**WHAT YOU ARE ASKED TO DO**
Please set down exactly the lines of the listing below from the line containing "vfov_deg: 11.2" through the line containing "focal_mm: 45", both lines included, leaving out all other lines.

**EXTRACTED DATA**

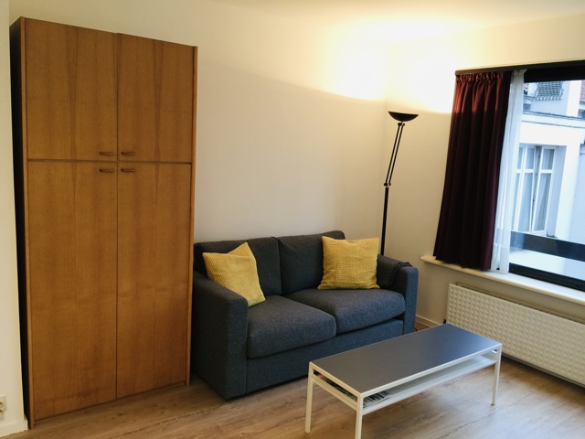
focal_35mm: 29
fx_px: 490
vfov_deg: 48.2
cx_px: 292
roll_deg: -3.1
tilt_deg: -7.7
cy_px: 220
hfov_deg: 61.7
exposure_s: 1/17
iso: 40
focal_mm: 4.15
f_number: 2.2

==

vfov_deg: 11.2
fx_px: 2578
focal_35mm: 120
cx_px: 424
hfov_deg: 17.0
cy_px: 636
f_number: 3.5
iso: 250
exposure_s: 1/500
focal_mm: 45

---

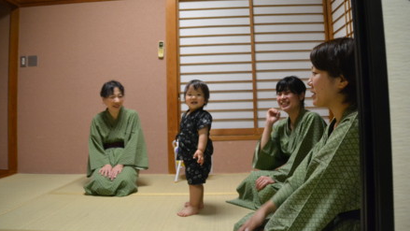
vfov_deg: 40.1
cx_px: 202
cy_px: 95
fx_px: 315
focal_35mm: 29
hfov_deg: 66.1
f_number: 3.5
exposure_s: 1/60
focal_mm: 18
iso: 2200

**EXERCISE SOLUTION**
vfov_deg: 11.2
fx_px: 2578
focal_35mm: 120
cx_px: 424
hfov_deg: 17.0
cy_px: 636
f_number: 3.5
iso: 250
exposure_s: 1/500
focal_mm: 45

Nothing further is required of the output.